An exercise in pure atmosphere, Andrew Cumming‘s debut feature is a survival thriller in its purest form. Set in the early Stone Age, its very premise lends itself to a most stripped-back of narratives, and hurls the viewer into the most primeval, instinctive battle to stay alive. Its staging and thrill levels don’t quite meet the standards of the impeccable atmosphere, courtesy of the imposing Scottish scenery, natural lighting, and an incredible elemental score, but there is much to admire in this mash-up of Predator and Clan of the Cave Bear.

45,000 years ago, a family of homo sapiens desperately seek a space in which to settle. Their situation looks bleak in a rugged, inhospitable environment where food is sparse, the soupy mists chill to the bone, and the darkness cloaks something vicious that poses the most immediate threat to the depleted tribe. Suspicion falls on ‘stray’ Beyah (Sadia Oakley-Green) as her arrival in the group coincides with the beginning of the attacks.

The first thing you notice about Out of Darkness (also known as The Origin when it premiered at Glasgow Film Festival in 2023), is how immersive the world in which the tribe find themselves is. It simply feels authentic on a gut level, even as you understand that the language spoken by the group can’t possibly be accurate, and that the family dynamics feel a little modern. It’s wreathed in mysticism and wind and earth and blood, driven by an almost shamanic atmosphere that’s reminiscent of Ben Wheatley’s A Field in England, despite the vastly different temporal locations.

Gut level pretty much sums up the way in which Cumming’s film operates. The characterisation is minimal but effective in establishing the relationships and the stakes. Adem (Chuku Modu) is the alpha male with a pregnant mate Ave (Iola Evans) and a young daughter Heron (Luna Mwezi). He also eyes up Beyah as a backup, given Ave’s dwindling strength due to lack of food and the very high likelihood that she could die in childbirth. There is nothing else at play beside everyone’s instinct for survival, but that is enough for factions to develop and betrayal to fester.

This all takes place in a bleak world of either bleached daylight or stygian darkness. Cinematographer Ben Fordesman has taken pains to make the lighting as natural as possible. There’s also a great use of negative space and the cuts between open vistas and stricken, bare woodland gives a constant sense of dislocation, leaving the group in turns tightly constrained or desperately exposed. Perhaps the film’s ace is the score from Adam Janota Bzowski; more than any other aspect it taps into something primordial. At times droning like the very hum of the earth, at times howling like a malevolent beast, and occasionally unearthly in a way reminiscent of Geoff Barrow and Ben Salisbury‘s work on Annihilation. It’s a stunning accompaniment.

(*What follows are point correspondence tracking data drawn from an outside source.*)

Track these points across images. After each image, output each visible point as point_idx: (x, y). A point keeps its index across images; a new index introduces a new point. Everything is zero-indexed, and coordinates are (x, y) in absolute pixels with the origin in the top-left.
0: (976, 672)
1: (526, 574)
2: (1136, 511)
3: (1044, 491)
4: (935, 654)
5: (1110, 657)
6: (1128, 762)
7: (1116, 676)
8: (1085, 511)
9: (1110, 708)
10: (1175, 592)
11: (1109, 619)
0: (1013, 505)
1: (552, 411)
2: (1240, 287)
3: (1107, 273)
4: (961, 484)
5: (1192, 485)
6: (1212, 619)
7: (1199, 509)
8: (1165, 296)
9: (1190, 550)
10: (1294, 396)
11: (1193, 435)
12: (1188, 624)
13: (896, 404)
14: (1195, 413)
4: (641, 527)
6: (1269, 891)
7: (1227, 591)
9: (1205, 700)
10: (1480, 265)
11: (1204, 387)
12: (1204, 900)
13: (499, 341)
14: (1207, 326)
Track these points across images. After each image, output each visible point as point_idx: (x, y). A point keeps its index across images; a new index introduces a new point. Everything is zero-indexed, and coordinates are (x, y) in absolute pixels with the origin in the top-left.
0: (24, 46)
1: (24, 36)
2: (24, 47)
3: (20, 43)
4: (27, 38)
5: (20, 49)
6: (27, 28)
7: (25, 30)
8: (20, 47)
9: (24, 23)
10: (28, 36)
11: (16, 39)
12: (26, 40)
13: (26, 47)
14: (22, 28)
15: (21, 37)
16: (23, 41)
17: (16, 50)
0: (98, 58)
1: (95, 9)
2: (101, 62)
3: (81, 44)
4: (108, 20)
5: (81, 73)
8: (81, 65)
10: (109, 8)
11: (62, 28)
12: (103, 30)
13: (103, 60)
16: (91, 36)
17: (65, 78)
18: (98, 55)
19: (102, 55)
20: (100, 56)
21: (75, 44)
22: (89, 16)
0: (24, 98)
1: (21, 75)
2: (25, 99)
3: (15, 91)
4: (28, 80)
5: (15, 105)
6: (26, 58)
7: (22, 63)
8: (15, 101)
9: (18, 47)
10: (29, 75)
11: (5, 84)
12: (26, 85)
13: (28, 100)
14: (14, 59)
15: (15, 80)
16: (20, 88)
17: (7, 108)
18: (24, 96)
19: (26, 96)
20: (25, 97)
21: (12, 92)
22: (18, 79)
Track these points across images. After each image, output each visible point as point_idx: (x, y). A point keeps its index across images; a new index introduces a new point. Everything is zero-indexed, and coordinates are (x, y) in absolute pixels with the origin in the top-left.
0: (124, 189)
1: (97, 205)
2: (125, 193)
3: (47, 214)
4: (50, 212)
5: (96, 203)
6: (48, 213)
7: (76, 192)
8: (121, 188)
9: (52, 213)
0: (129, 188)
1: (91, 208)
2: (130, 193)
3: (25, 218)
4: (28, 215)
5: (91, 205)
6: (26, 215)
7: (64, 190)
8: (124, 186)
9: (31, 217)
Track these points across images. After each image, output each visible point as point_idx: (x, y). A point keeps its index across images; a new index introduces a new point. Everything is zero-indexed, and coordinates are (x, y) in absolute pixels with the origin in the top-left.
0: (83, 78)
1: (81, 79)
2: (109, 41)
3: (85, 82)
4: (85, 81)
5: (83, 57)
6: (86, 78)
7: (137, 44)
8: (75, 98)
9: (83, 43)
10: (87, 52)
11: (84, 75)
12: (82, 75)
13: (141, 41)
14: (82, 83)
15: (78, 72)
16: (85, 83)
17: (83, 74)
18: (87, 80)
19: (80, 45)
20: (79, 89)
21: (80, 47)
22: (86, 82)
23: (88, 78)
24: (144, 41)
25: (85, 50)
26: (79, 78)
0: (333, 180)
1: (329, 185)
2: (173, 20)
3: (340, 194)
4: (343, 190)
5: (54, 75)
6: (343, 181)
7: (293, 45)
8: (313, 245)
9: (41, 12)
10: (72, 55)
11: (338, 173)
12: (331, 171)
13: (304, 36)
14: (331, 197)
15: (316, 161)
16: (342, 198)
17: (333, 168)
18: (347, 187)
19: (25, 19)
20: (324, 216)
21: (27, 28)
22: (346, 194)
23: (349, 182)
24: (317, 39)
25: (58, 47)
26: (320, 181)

Unfortunately the substance of the film doesn’t quite match its presentation. More here than almost any other movie, the ‘who is the real monster?’ trope is valid. But it’s still a trope. Even as the story wrenches itself towards a basic allegory for our suspicion and fear of the other, it’s less impactful given that it’s entirely understandable in this most vicious and primal of settings to react in this way – we’re still hardwired with that fight or flight evolutionary switch. Despite its impressively staged climax it’s not as impactful as it could have been as it tries to shoehorn in that comparatively modern moralising.